**WHAT IS EXPECTED**
Would you write out the entries that follow word for word, omitting any images?

----- TASK INPUT -----

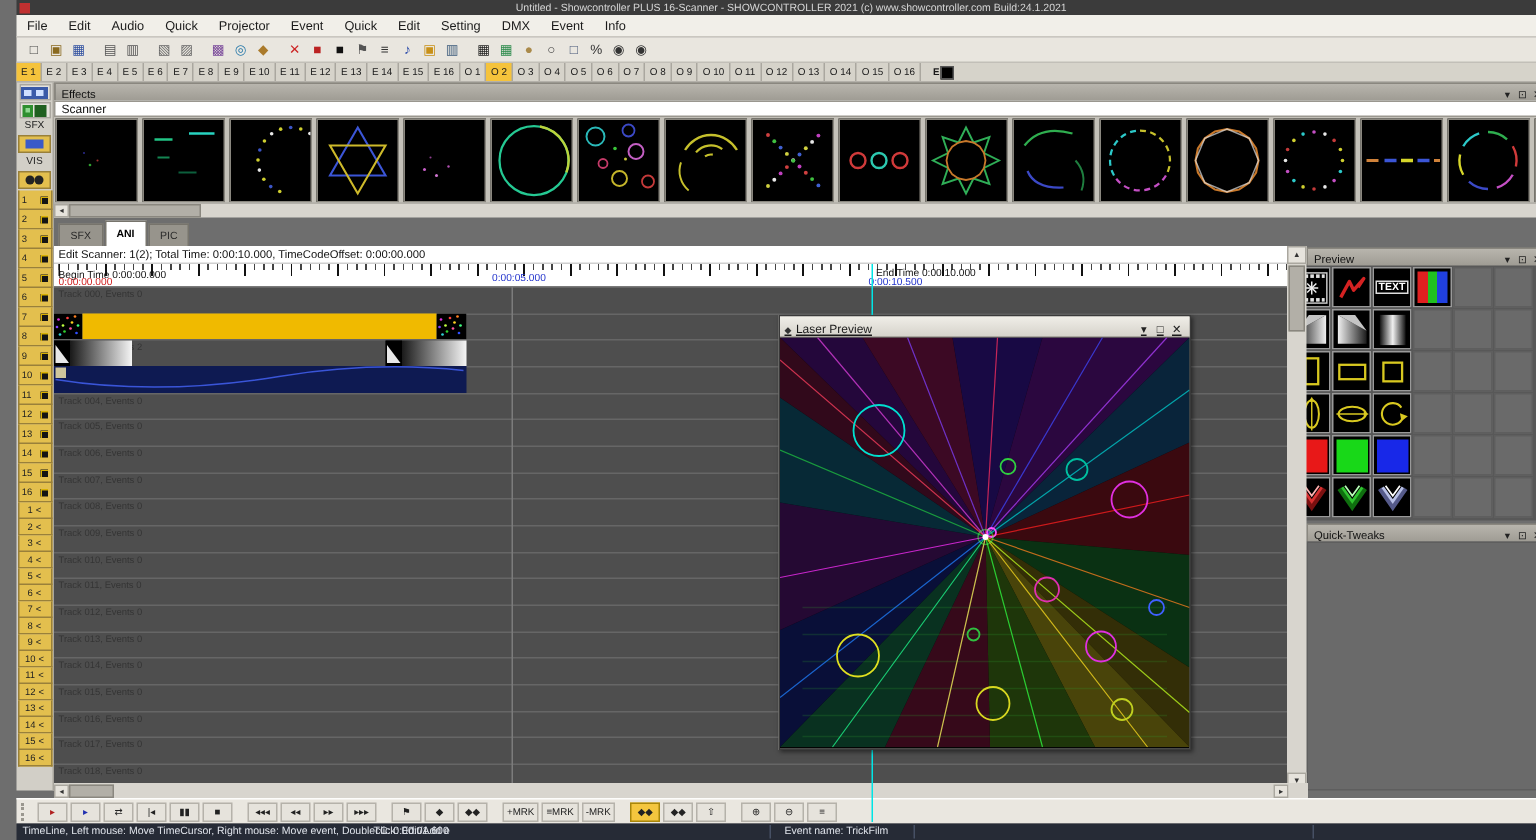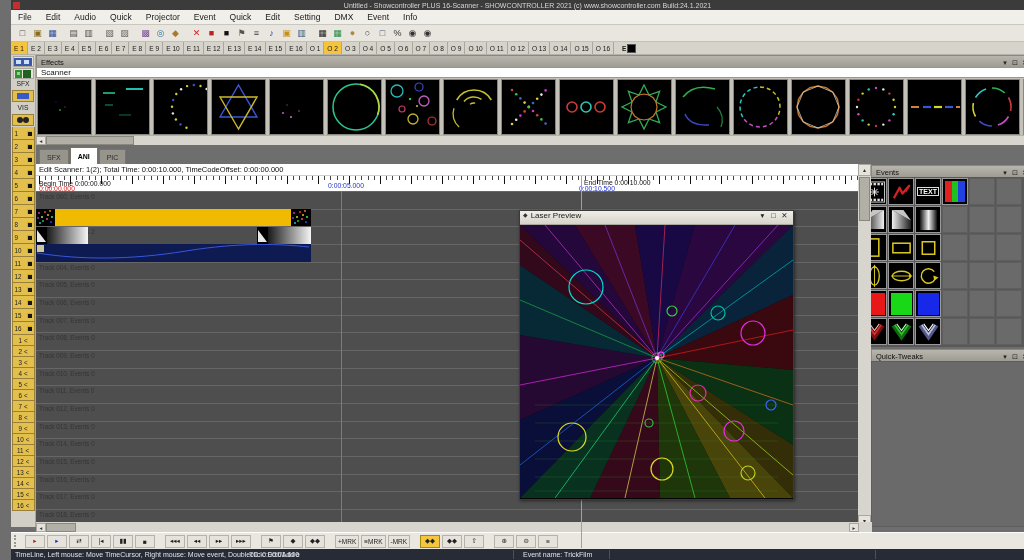--- a/index.html
+++ b/index.html
@@ -725,7 +725,7 @@
 </div>
 
 <div id="ev-header" class="abs panel-header">
-  <span class="ph-title">Events</span>
+  <span class="ph-title">Preview</span>
 <span class="ph-btn">▾</span>
     <span class="ph-btn">⊡</span>
     <span class="ph-btn">✕</span>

-----

**WRITTEN RESPONSE**
--- a/index.html
+++ b/index.html
@@ -725,7 +725,7 @@
 </div>
 
 <div id="ev-header" class="abs panel-header">
-  <span class="ph-title">Events</span>
+  <span class="ph-title">Preview</span>
 <span class="ph-btn">▾</span>
     <span class="ph-btn">⊡</span>
     <span class="ph-btn">✕</span>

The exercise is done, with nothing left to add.